I wrote the above section of this article last night. Tonight, after I returned from a short four hour, 75 km round trip to our dacha to deliver Fred Jr. to his babushka (grandma) for the week, I heard the familiar tire screech out our back window. This is something we experience many times each day, anticipating the sound of metal on metal, but this time it ended with a klump, and then a few weak cries. I rushed to the window. Three people were emerging from a black car (of course). In front lay the Pedestrian, still, and in white. The driver, dressed in white pants and black t-shirt, and his two buddies were on the phone, but at least they stuck around. For a few minutes I thought they would bolt. After about five minutes bystanders started to come around and about fifteen minutes later the first ambulance arrived, followed by three others.

From our third story window you could tell where she (he) was hit, because the shoes still lay in the road, about 20 meters behind the car and 25 meters from the Pedestrian. You probably know this – when a person is hit by a car, the shoes stay in place marking the point of impact. From the window it was clear that the Pedestrian did not bother to cross at the zebra marks and stoplight, which were about five meters from the shoes, but cut straight across towards the bus stop on the other side of the road, so in this case the Pedestrian will probably get the blame. On the other hand, the Pedestrian appears to have been thrown about 20 meters, on a street that should have a speed limit of about 60 km per hour (35 mph).

The traffic police arrived in a Lada after about 20 minutes. The second ambulance took away the patient – at least the Pedestrian is still alive, otherwise the ambulance would leave empty. About 15 minutes later a silver Mercedes, it looked like a 500 and with a sunroof shows up and parks on the sidewalk. A policeman crosses the street and shakes hand with the passenger emerging from the Merc. White-pants, black t-shirt joins them. A few minutes later a DPC (traffic police) van shows up, which appears to be an investigation crew. Measurements are taken, including the shoes – no modern contraptions like digital cameras for these folks!
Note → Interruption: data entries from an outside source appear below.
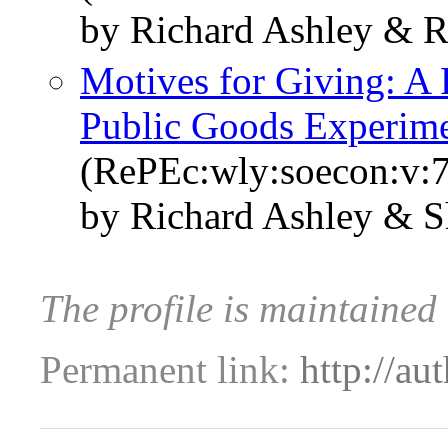
by Richard Ashley & R
Motives for Giving: A 
Public Goods Experim
(RePEc:wly:soecon:v:7
by Richard Ashley & S
The profile is maintained
Permanent link:
http://au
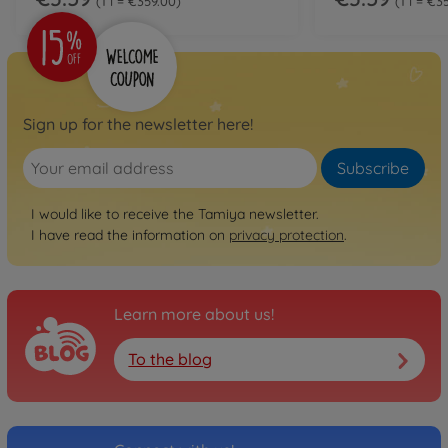
1 l = €359.00
1 l = €3
Sign up for the newsletter here!
Subscribe
I would like to receive the Tamiya newsletter.
I have read the information on
privacy protection
.
Learn more about us!
To the blog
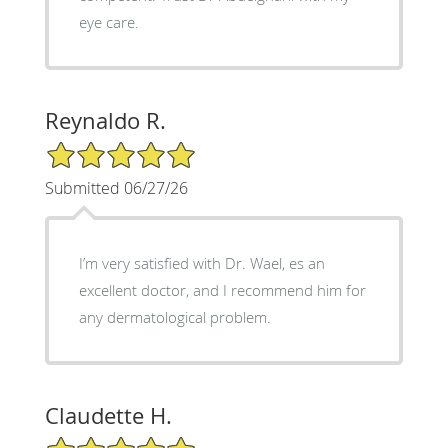
eye care.
Reynaldo R.
5/5 Star Rating
Submitted 06/27/26
I’m very satisfied with Dr. Wael, es an
excellent doctor, and I recommend him for
any dermatological problem.
Claudette H.
5/5 Star Rating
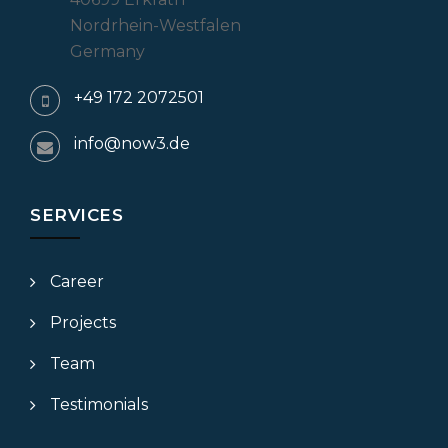
Nordrhein-Westfalen
Germany
+49 172 2072501
info@now3.de
SERVICES
Career
Projects
Team
Testimonials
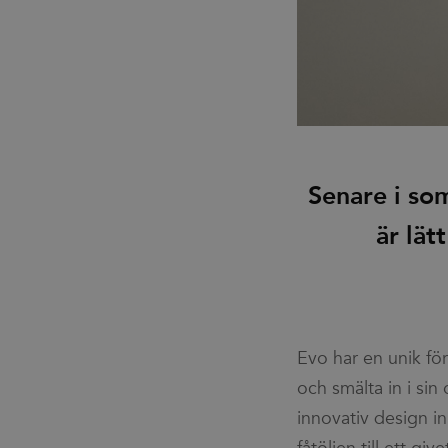
Senare i so
är lät
Evo har en unik fö
och sköna känsla v
och smälta in i sin
vid första ögonkas
innovativ design in
det är att den här p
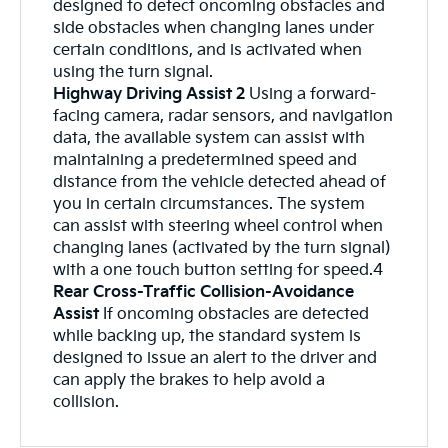
designed to detect oncoming obstacles and
side obstacles when changing lanes under
certain conditions, and is activated when
using the turn signal.
Highway Driving Assist 2
Using a forward-
facing camera, radar sensors, and navigation
data, the available system can assist with
maintaining a predetermined speed and
distance from the vehicle detected ahead of
you in certain circumstances. The system
can assist with steering wheel control when
changing lanes (activated by the turn signal)
with a one touch button setting for speed.4
Rear Cross-Traffic Collision-Avoidance
Assist
If oncoming obstacles are detected
while backing up, the standard system is
designed to issue an alert to the driver and
can apply the brakes to help avoid a
collision.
The subject car is disabled and the windshield broken out, so white-pants, black t-shirt and his buddies push the car off the road. A green plastic bag lies in the road from our neighborhood grocery– a policeman kicks it into the gutter. The DPC van leaves and so does white-pants, black t-shirt with his two buddies who are leaving the car for the night. The police Lada leaves, followed finally by the silver Merc. The shoes are still in the road. I think I will check on them in the morning.